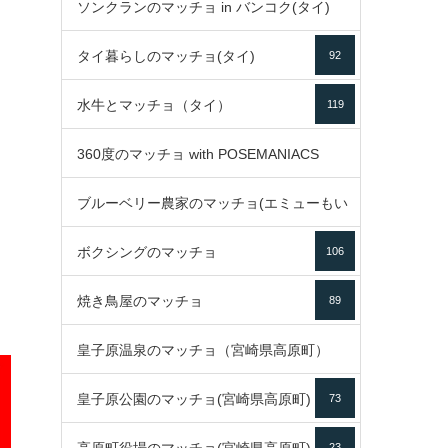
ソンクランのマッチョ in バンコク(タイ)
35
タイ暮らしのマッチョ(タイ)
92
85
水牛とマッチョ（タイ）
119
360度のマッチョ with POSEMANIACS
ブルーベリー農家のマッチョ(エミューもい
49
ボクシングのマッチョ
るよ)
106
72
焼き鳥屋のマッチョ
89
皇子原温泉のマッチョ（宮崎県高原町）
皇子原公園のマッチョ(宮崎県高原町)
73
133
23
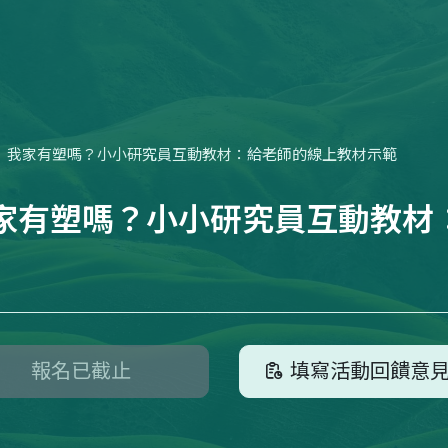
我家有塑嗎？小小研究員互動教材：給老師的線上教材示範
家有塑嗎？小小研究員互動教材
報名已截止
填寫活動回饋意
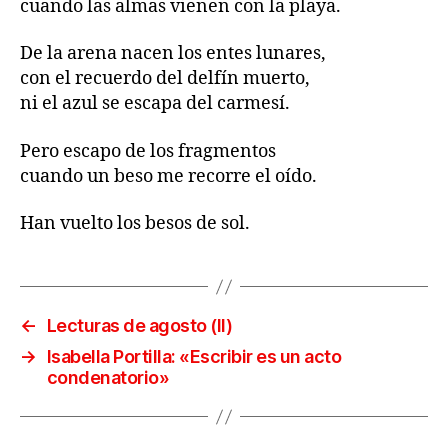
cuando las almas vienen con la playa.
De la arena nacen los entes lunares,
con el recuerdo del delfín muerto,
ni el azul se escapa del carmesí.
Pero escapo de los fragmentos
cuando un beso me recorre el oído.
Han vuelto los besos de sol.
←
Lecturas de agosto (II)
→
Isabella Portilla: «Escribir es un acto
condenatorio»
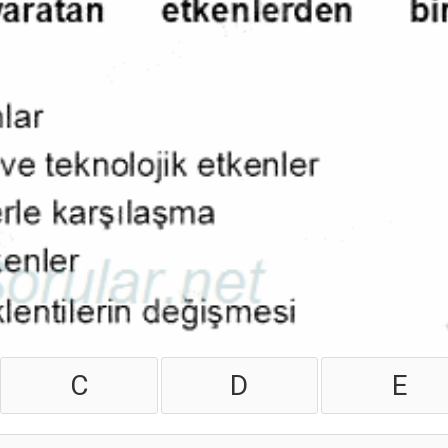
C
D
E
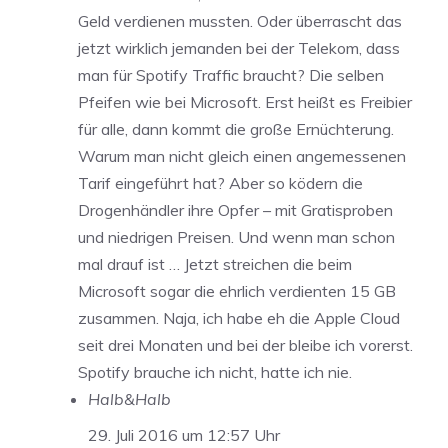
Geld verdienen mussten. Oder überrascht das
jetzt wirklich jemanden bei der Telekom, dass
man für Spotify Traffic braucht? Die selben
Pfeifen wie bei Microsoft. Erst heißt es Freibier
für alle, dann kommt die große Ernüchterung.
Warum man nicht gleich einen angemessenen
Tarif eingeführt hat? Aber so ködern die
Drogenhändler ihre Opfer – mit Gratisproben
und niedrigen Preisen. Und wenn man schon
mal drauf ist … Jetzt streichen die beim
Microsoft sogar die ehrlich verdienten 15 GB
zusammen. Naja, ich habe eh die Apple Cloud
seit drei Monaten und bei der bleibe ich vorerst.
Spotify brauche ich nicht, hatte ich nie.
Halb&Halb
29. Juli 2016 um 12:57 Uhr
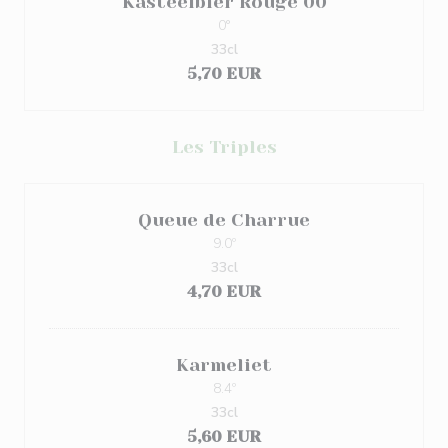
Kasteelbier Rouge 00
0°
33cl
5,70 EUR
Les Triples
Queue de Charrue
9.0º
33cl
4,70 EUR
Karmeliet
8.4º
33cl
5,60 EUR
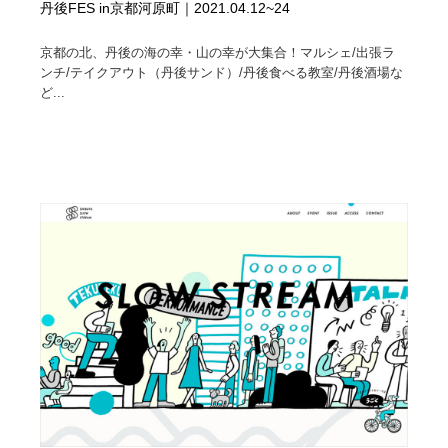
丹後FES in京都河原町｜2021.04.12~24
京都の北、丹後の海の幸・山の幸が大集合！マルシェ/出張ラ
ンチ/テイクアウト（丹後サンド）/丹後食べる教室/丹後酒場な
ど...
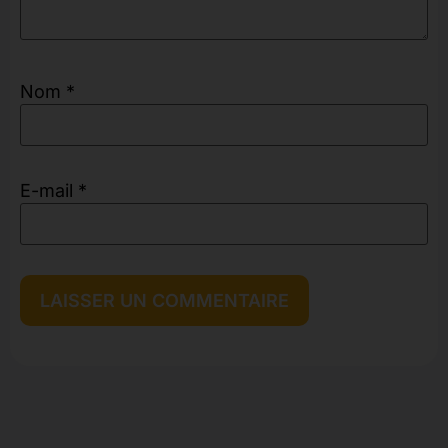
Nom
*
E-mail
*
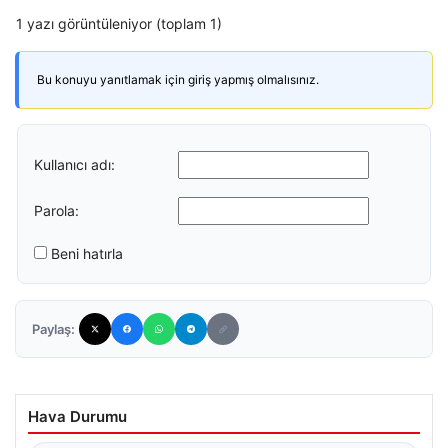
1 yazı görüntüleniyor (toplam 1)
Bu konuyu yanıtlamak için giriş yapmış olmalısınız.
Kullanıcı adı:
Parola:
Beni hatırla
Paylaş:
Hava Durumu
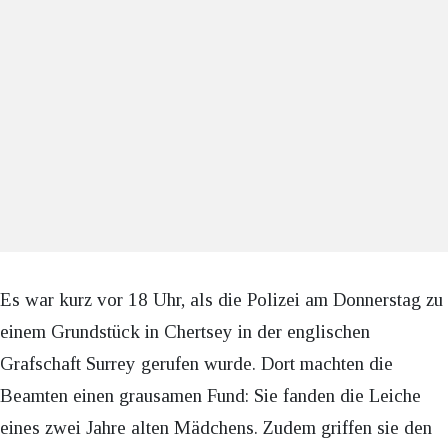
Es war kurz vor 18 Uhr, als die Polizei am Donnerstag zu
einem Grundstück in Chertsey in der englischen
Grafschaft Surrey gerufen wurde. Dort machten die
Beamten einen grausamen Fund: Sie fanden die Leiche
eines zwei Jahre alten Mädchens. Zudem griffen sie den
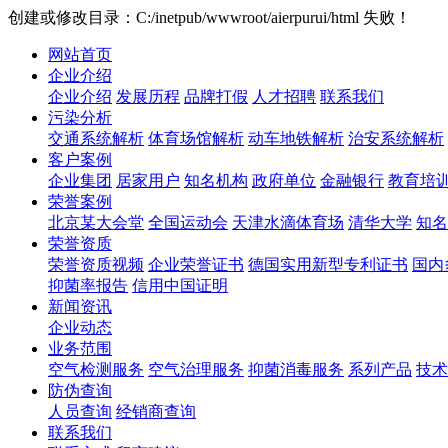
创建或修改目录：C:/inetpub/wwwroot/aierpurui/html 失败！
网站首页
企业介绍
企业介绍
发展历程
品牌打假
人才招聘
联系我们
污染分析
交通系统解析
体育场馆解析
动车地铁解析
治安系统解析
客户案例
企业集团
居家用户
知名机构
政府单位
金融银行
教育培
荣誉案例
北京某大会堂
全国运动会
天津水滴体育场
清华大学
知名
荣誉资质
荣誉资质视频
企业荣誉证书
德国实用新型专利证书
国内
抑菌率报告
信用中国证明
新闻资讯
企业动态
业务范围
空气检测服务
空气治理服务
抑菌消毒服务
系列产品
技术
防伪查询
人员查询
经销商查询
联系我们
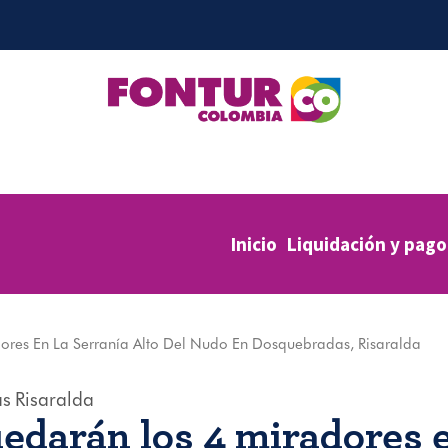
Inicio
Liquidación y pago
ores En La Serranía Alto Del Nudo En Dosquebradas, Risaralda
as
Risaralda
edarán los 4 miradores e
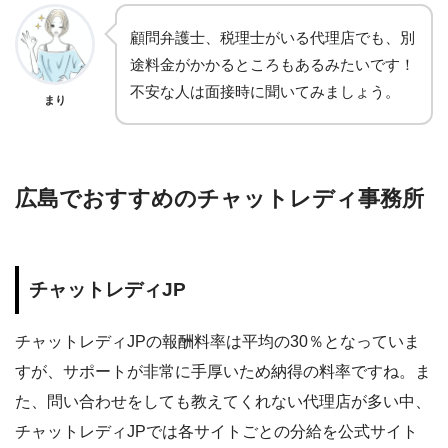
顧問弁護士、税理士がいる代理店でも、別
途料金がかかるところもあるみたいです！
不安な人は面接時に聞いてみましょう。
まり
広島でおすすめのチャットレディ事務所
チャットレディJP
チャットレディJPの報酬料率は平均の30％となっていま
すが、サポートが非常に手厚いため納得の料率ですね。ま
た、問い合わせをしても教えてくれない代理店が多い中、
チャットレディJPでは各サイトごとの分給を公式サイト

== The task ==
Retype the listing above exactly. Pictures are not part of the copy.

== Solution below ==
ソンクランのマッチョ in バンコク(タイ)
35
タイ暮らしのマッチョ(タイ)
92
85
水牛とマッチョ（タイ）
119
360度のマッチョ with POSEMANIACS
ブルーベリー農家のマッチョ(エミューもい
49
ボクシングのマッチョ
るよ)
106
72
焼き鳥屋のマッチョ
89
皇子原温泉のマッチョ（宮崎県高原町）
皇子原公園のマッチョ(宮崎県高原町)
73
133
23
我家有塑嗎？小小研究員互動教材：給老師的線上教材示範
家有塑嗎？小小研究員互動教材
報名已截止
填寫活動回饋意
cuando las almas vienen con la playa.
De la arena nacen los entes lunares,
con el recuerdo del delfín muerto,
ni el azul se escapa del carmesí.
Pero escapo de los fragmentos
cuando un beso me recorre el oído.
Han vuelto los besos de sol.
←
Lecturas de agosto (II)
→
Isabella Portilla: «Escribir es un acto
condenatorio»
C
D
E
Geld verdienen mussten. Oder überrascht das
jetzt wirklich jemanden bei der Telekom, dass
man für Spotify Traffic braucht? Die selben
Pfeifen wie bei Microsoft. Erst heißt es Freibier
für alle, dann kommt die große Ernüchterung.
Warum man nicht gleich einen angemessenen
Tarif eingeführt hat? Aber so ködern die
Drogenhändler ihre Opfer – mit Gratisproben
und niedrigen Preisen. Und wenn man schon
mal drauf ist … Jetzt streichen die beim
Microsoft sogar die ehrlich verdienten 15 GB
zusammen. Naja, ich habe eh die Apple Cloud
seit drei Monaten und bei der bleibe ich vorerst.
Spotify brauche ich nicht, hatte ich nie.
Halb&Halb
29. Juli 2016 um 12:57 Uhr
Kasteelbier Rouge 00
0°
33cl
5,70 EUR
Les Triples
Queue de Charrue
9.0º
33cl
4,70 EUR
Karmeliet
8.4º
33cl
5,60 EUR
丹後FES in京都河原町｜2021.04.12~24
京都の北、丹後の海の幸・山の幸が大集合！マルシェ/出張ラ
ンチ/テイクアウト（丹後サンド）/丹後食べる教室/丹後酒場な
ど...
Nom
*
E-mail
*
1 yazı görüntüleniyor (toplam 1)
Bu konuyu yanıtlamak için giriş yapmış olmalısınız.
Kullanıcı adı:
Parola:
Beni hatırla
Paylaş:
Hava Durumu
Es war kurz vor 18 Uhr, als die Polizei am Donnerstag zu
einem Grundstück in Chertsey in der englischen
Grafschaft Surrey gerufen wurde. Dort machten die
Beamten einen grausamen Fund: Sie fanden die Leiche
eines zwei Jahre alten Mädchens. Zudem griffen sie den
创建或修改目录：C:/inetpub/wwwroot/aierpurui/html 失败！
网站首页
企业介绍
企业介绍
发展历程
品牌打假
人才招聘
联系我们
污染分析
交通系统解析
体育场馆解析
动车地铁解析
治安系统解析
客户案例
企业集团
居家用户
知名机构
政府单位
金融银行
教育培
荣誉案例
北京某大会堂
全国运动会
天津水滴体育场
清华大学
知名
荣誉资质
荣誉资质视频
企业荣誉证书
德国实用新型专利证书
国内
抑菌率报告
信用中国证明
新闻资讯
企业动态
业务范围
空气检测服务
空气治理服务
抑菌消毒服务
系列产品
技术
防伪查询
人员查询
经销商查询
联系我们
Inicio
Liquidación y pago
ores En La Serranía Alto Del Nudo En Dosquebradas, Risaralda
as
Risaralda
edarán los 4 miradores e
顧問弁護士、税理士がいる代理店でも、別
途料金がかかるところもあるみたいです！
不安な人は面接時に聞いてみましょう。
まり
広島でおすすめのチャットレディ事務所
チャットレディJP
チャットレディJPの報酬料率は平均の30％となっていま
すが、サポートが非常に手厚いため納得の料率ですね。ま
た、問い合わせをしても教えてくれない代理店が多い中、
チャットレディJPでは各サイトごとの分給を公式サイト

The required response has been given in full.